Thursday, January 28, 2010

Thoughts of Mortality and Farewell

Having just returned from a follow-up (and blessedly clean) mammogram, I am pensive this morning with thoughts of mortality and farewell. Three women in my family died last year. The turning of the calendar allows me to distance myself from that fact, as if the new year is distinct and free of the losses of the summer and fall. My sadness, however, stretches across the months and I find it difficult to approach my memories for fear they will overwhelm me.
Perhaps now, finally, I can write out the shards of goodbyes that have been sticking in my heart.

Jan died first. It wasn't unexpected -- she had been anticipating it for a long time, and from a distance her absence wasn't so noticeable.
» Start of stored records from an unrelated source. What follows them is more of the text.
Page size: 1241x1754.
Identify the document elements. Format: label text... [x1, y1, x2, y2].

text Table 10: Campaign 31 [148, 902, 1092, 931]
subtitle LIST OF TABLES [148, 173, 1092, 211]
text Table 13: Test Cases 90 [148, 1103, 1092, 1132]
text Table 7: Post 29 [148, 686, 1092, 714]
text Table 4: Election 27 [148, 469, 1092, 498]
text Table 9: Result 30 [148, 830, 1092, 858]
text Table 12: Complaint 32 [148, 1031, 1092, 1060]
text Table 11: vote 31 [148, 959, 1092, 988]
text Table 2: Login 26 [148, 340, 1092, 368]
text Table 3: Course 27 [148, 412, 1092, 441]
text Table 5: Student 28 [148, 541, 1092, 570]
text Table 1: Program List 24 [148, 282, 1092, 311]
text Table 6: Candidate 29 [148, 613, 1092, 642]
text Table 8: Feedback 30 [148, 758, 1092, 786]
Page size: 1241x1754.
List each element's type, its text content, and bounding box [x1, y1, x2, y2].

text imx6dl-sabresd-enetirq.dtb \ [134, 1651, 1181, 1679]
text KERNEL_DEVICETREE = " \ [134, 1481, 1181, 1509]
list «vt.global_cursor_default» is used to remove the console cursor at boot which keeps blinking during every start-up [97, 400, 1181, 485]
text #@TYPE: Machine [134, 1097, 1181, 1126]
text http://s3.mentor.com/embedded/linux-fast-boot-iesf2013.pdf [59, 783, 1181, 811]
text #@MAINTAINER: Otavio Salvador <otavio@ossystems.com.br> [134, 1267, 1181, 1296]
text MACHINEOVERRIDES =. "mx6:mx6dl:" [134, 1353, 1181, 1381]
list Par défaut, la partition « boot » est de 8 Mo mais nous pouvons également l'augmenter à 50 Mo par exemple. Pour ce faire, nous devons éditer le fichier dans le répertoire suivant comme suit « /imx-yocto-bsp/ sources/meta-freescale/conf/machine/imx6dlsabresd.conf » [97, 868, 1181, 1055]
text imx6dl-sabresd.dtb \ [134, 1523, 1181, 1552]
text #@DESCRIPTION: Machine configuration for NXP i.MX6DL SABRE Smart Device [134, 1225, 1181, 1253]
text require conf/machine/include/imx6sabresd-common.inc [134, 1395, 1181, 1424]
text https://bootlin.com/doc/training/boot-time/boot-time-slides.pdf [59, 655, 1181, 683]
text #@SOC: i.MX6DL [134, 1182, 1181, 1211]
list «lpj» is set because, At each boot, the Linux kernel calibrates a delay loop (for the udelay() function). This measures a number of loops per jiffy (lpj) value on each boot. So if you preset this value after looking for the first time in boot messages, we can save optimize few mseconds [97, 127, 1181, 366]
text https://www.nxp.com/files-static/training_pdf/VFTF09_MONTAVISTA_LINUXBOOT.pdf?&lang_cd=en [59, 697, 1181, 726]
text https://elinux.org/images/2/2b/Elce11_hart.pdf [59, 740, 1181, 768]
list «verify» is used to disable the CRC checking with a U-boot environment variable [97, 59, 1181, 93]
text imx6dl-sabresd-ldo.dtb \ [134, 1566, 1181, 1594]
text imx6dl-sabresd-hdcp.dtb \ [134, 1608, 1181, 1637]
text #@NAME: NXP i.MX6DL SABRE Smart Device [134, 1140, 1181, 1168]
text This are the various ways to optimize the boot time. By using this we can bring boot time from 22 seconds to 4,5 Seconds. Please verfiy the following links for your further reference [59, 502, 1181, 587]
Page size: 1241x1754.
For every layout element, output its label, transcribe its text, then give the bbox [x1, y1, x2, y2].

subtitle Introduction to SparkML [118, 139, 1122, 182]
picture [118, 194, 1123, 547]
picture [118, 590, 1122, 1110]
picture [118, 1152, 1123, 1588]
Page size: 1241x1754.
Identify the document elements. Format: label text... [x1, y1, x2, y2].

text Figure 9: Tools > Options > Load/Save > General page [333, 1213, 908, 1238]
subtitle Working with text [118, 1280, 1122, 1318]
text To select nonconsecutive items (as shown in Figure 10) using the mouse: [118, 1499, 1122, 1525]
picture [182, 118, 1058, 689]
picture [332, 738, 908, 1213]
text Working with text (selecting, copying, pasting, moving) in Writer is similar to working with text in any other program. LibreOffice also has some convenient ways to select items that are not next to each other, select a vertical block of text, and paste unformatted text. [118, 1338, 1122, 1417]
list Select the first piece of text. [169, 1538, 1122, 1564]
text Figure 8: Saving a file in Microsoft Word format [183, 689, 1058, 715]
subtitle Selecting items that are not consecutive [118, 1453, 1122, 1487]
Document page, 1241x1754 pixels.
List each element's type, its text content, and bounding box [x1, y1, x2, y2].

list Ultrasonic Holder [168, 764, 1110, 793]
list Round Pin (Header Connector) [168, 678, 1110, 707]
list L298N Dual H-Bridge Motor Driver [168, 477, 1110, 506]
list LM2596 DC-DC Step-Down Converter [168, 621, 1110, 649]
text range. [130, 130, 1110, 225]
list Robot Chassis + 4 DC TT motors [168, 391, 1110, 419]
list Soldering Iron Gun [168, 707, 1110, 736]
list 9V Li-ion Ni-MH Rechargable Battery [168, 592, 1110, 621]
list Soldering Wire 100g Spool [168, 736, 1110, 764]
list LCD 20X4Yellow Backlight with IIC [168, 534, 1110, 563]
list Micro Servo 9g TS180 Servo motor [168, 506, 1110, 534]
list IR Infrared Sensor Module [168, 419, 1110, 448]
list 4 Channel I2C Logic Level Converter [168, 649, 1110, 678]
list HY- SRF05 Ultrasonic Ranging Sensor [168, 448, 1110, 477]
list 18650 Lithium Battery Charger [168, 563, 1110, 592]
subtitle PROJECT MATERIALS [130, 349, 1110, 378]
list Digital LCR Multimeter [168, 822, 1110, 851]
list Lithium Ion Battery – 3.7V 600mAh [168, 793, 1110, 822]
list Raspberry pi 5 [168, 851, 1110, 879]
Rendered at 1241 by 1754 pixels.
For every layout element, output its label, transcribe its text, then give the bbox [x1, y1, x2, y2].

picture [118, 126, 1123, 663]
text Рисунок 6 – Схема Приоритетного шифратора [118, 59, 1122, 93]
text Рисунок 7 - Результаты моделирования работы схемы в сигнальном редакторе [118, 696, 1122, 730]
Will and I visited Jan twice in her grotto in Connecticut. She was invariably cheerful and did her best to host us, although our little family unit is tremendously independent. The noise and suddenness of our young children alarmed her; at the same time it recalled for her the times she was called upon to help her oldest sister with childcare. She took such great pride in helping raise her nieces and nephews, and in all the descendants! Our cards and photos were arranged with care along the shelves of her tiny house, layered in front of one another so they became three-dimensional records of our aging. During our visits I didn't listen enough. I was distracted by the green of the trees and Jan's nervousness regarding my flighty children, so I have scant knowledge of the facts of her life. Instead I have impressions of determination and endless curiosity, of a liberated woman long before that was fashionable, of a life filled with celebrations in New York City, and peaceful times in Connecticut. And I have memories of her with each of my children: tentatively holding Violet, the first in the extended family to do so, and barely having time to embrace Sam, who was vibrating with excitement to go run around and explore that fantastical place. I am grateful for those memories, and saddened by the photos I never bothered to send because I was "too busy", although I know she would have been delighted.

Barb went next. I could say it was complications from a stroke, but really she was tired and the kind of lonely that comes from witnessing too many loved ones pass away.

I knew Barb only as a Grand Dame, rising from the death of two of her sisters to steer our large family in the stewardship of the Bane cabin. Family lore speaks of her mother holding court each Sunday with supper for four daughters, their assorted spouses, and eventually their children. I love the photos of Manna with her family arrayed around her in their Sunday best, cousins becoming nearly as close as siblings. That role fell to Barb late in life, long after the cousins and then second cousins had built separate traditions. Her presence still bound us, if only out of respect. Barb and I both had left Colorado - she to California, I for the East coast - so our relationship was truncated by geography. Yet she remembered my birthday each year with a card, and -- after we each returned to Denver -- with a brief phone call. Only now that I have a perpetually full calendar and often miss dates important to others do I appreciate the thoughtfulness of such gestures.

Finally bright Robin flew away too soon. What started as a surprising shortness of breath revealed itself as lung cancer that gave her a terribly short time to say goodbye.

Robin was on the other side of the family, far away, and I saw her only a few times. My strongest memory of her was a visit when I was tiny -- six, perhaps? My mother was forced by circumstance into a man's world, owning her own printing business and struggling alone to raise a child, which left little room for fashion and frills. Robin visited us, bringing her delightful California style, tall and lean and blond and girly in ways I'd never seen before, and she shared that with me, taking my little hands and painting my nails. I don't think I'd ever felt so glamorous. I doubt I even breathed for her whole visit, I was so awed.

Each of these remarkable women gave me, us, a final gift with their deaths -- they died the way they wanted to. Jan stayed in her home, conceding the need for assistance at the end, but never allowing the help to make her truly dependent. Barb chose her own way, seeing the consequences of failing health and instead setting a date, saying goodbye, and letting go when and how she wanted. And Robin celebrated to the end, adventuring and throwing parties and smiling that marvelous California smile.

I feel unworthy of my grief. To be honest I didn't know any of them particularly well, so my tears are more for myself than for them or the people most affected by their loss. Nonetheless, I want them back. Even knowing that I probably wouldn't pay any more attention to them resurrected than I did before, I feel that I am no longer whole without each one. My family, my life, is diminished without them.